Hernán Lombardi, titular del Sistema Federal de Medios y Contenidos Públicos, anunció que "fueron dados de baja contratos de asistencia técnica" que esa institución había firmado con las universidades nacionales de San Martín, 3 de Febrero y La Matanza. "Estos contratos involucraban al 85 por ciento de los designados que tenían su relación laboral triangulada con las Universidades", detalló.

La medida, explicó Lombardi en su cuenta de Twitter, es porque los convenios con las universidades se realizaron "sin concursos".

"El problema no es la ideología, de hecho a muchos de ellos los vamos a contratar de nuevo porque cumplían tareas", explicaron. El macrismo tiene en la mira la metodología de empleo: los convenios con las universidades, una modalidad discrecional, muy usada por el kirchnerismo.

Lombardi informó que el 15 por ciento restante de los contratos "serán renovados por entre uno y tres meses de acuerdo a la normativa emanada del Ministerio de Modernización". Y adelantó que "cada caso será revisado por los nuevos responsables de la transición de cada área, evaluándose la pertinencia de su designación".

La medida adoptada por Lombardi había sido de algún modo advertida por un grupo de empleados ayer, cuando no pudieron ingresar al edificio. "Se nos impidió el ingreso al edificio cuando nos correspondía ir a trabajar.
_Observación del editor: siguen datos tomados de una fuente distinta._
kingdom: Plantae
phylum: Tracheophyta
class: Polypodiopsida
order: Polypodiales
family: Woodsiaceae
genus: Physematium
Solo le permitieron el ingreso a la gente de mantenimiento y Recursos Humanos", relató en diálogo con radio América el delegado Hernán Granovsky.

Hasta el nombre del edificio no se cambiará. "No es prioridad y fue elegido por ley, en todo caso será facultad del Congreso en otro momento", indicaron. Los funcionarios a cargo dejaron trascender no obstante que el nombre "no representa a la mayoría de los argentinos".